Yesterday, I graduated from Smith College. The commencement–a day of pomp and circumstance–took place outside my house on the deck. My husband set up a big screen TV to help give me the feeling of being at a real commencement. Soft breezes nudging my thin black gown.

Like many graduation ceremonies this May 2020, it was virtual. No picking up my sister at the airport. No making beds for my daughter and two granddaughters to stay a night or two. I felt un-tethered, texting them to make sure they didn’t miss the flash of my photo and name on the screen.

Names and faces flew by at record speed. No walking up the stairs and across the stage to exchange handshakes for well-deserved diplomas. No flashing cameras held by proud and teary parents. At the end, my husband videotaped me as I threw the mortar board up, into the backyard.

I felt the absence of my parents more deeply than the respective days they died. I’m 64. Still hoping they’re proud of me. Still wanting Mom to help me don my regalia.
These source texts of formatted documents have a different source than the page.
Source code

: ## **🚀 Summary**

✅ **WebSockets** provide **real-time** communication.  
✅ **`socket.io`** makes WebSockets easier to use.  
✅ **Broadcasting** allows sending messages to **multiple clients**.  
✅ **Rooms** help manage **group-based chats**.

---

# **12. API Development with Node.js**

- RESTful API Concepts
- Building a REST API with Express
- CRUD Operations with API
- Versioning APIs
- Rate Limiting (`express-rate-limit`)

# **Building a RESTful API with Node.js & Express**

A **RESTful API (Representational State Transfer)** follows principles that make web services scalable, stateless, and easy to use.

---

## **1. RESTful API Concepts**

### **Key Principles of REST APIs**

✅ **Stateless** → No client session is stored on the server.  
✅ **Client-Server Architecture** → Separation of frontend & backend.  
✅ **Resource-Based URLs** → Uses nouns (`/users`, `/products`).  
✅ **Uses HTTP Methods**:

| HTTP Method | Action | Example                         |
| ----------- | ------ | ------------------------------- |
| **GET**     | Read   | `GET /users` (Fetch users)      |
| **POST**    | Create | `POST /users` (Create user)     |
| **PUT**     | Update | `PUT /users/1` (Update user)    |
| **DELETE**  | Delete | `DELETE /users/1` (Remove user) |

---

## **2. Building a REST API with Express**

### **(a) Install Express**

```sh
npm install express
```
Maybe it was their spiritual presence that overwhelmed me with grief as I dressed in the bedroom alone before the big event. No hugs.

When the commencement ended, I ceremoniously moved my tassel from right to left. They never instructed us when to do so. I guess they assumed it would just be done. But we were watching from all parts of the globe at different times of the day and night. I felt disconnected. There was no patchwork of live faces on the screen–like on American Idol–with whom to share this rite of passage.
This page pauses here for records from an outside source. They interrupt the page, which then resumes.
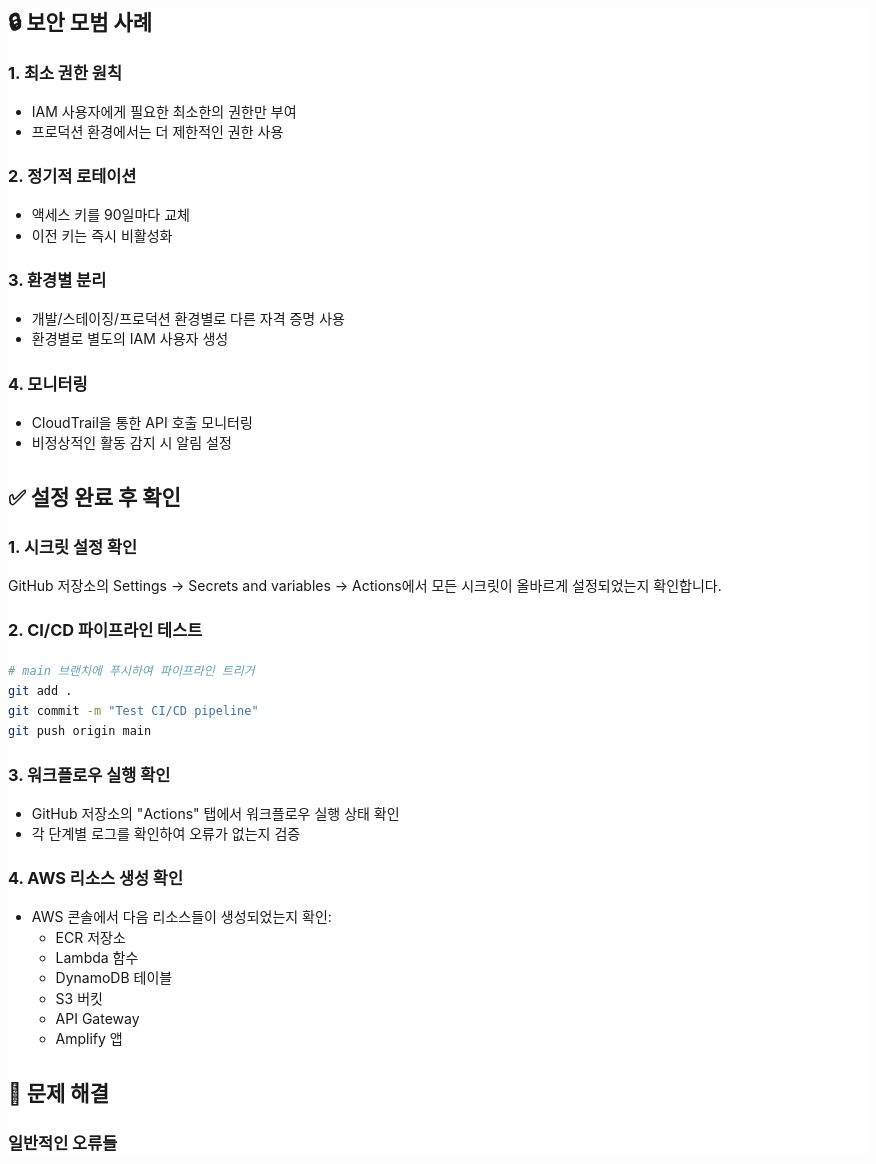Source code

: ## 🔒 보안 모범 사례

### 1. 최소 권한 원칙
- IAM 사용자에게 필요한 최소한의 권한만 부여
- 프로덕션 환경에서는 더 제한적인 권한 사용

### 2. 정기적 로테이션
- 액세스 키를 90일마다 교체
- 이전 키는 즉시 비활성화

### 3. 환경별 분리
- 개발/스테이징/프로덕션 환경별로 다른 자격 증명 사용
- 환경별로 별도의 IAM 사용자 생성

### 4. 모니터링
- CloudTrail을 통한 API 호출 모니터링
- 비정상적인 활동 감지 시 알림 설정

## ✅ 설정 완료 후 확인

### 1. 시크릿 설정 확인
GitHub 저장소의 Settings → Secrets and variables → Actions에서 모든 시크릿이 올바르게 설정되었는지 확인합니다.

### 2. CI/CD 파이프라인 테스트
```bash
# main 브랜치에 푸시하여 파이프라인 트리거
git add .
git commit -m "Test CI/CD pipeline"
git push origin main
```

### 3. 워크플로우 실행 확인
- GitHub 저장소의 "Actions" 탭에서 워크플로우 실행 상태 확인
- 각 단계별 로그를 확인하여 오류가 없는지 검증

### 4. AWS 리소스 생성 확인
- AWS 콘솔에서 다음 리소스들이 생성되었는지 확인:
  - ECR 저장소
  - Lambda 함수
  - DynamoDB 테이블
  - S3 버킷
  - API Gateway
  - Amplify 앱

## 🚨 문제 해결

### 일반적인 오류들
When the screen turned blue, we packed up wires and tissue boxes, went in the house, and watched TV. But not before I got a hug from my husband who said, “I’m so proud of you.”
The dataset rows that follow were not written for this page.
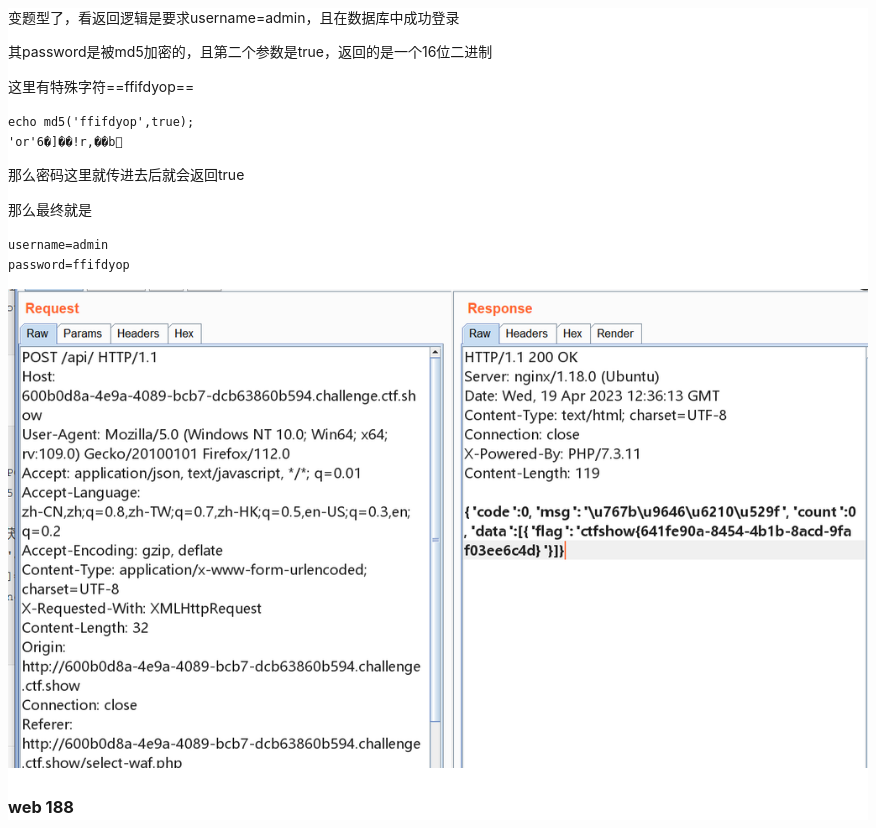 变题型了，看返回逻辑是要求username=admin，且在数据库中成功登录

其password是被md5加密的，且第二个参数是true，返回的是一个16位二进制

这里有特殊字符==ffifdyop==

```
echo md5('ffifdyop',true);
'or'6�]��!r,��b
```

那么密码这里就传进去后就会返回true

那么最终就是

```
username=admin
password=ffifdyop
```

![截图](9edd36c466a48888f2914e4bf5ea55d1.png)

### web 188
Is covid-19 the 2nd coming?

On March 31, 2020, I wrote this in my journal:

This covid-19 virus has not even peaked yet. We have at least another four weeks of social distancing, which means businesses remain closed. This is going to be a game changer. I have to have F.A.I.T.H. and trust the Universe. (Float freely, Allow, Imagine desired outcome, Trust, Heal.)

On April 7th, I wrote this in my journal:

Yesterday, my husband was applying decal lettering on a police car in our driveway while the officer stood behind him, watching. I could see from the window that he (the officer) was not abiding by the obligatory 6 feet apart social distancing rule. I went outside and asked him politely, “Are you keeping 6 feet apart?”

He smiled with his baby face and took a couple steps back, but with the look of a teenager’s “whatever” attitude. It bothered me because he’s a first responder. He should be modeling correct practices, if not for himself then for others.

Anyway, apparently it stressed me out because I woke up this morning at 3 a.m. in a stressed panic. But I knew I had to snap out of it, so I took a couple of deep breaths, reminded myself that I’m not in control, nor can I predict the future. I tried to relax my body while I talked myself off the ledge.

Then a thought came to me: What if this virus serves as an opportunity for God/Spirit/Universe to clean house–not just Mother Nature doing a re-boot, but also God intervening to save our souls from ourselves. A second coming! Lol. What if this is “Jesus” coming back as a virus?!

It would be the perfect opportunity for walk-ins, spiritual beings who reincarnate into existing humans. Easily done if someone is feverish and out of it or in intensive care. Meanwhile, the elderly are dropping like flies. I don’t mean to be irreverent, but they had their lives and now a new dawn is coming that perhaps energetically they won’t resonate with. Maybe God is picking and choosing who gets to stay.

Maybe some with severe symptoms plead for their lives, vowing to change if He’ll let them survive. Maybe the virus is God’s way of saying, “Namaste, dammit!” I mean, we’re killing the planet, we’re killing each other, holding tight to our right to bear arms, all in the name of F.E.A.R. (False Evidence Appearing Real).

I believe we are capable of loving each other and this, our only planet. We don’t have time to fuck around! It shouldn’t take a crisis for us to change.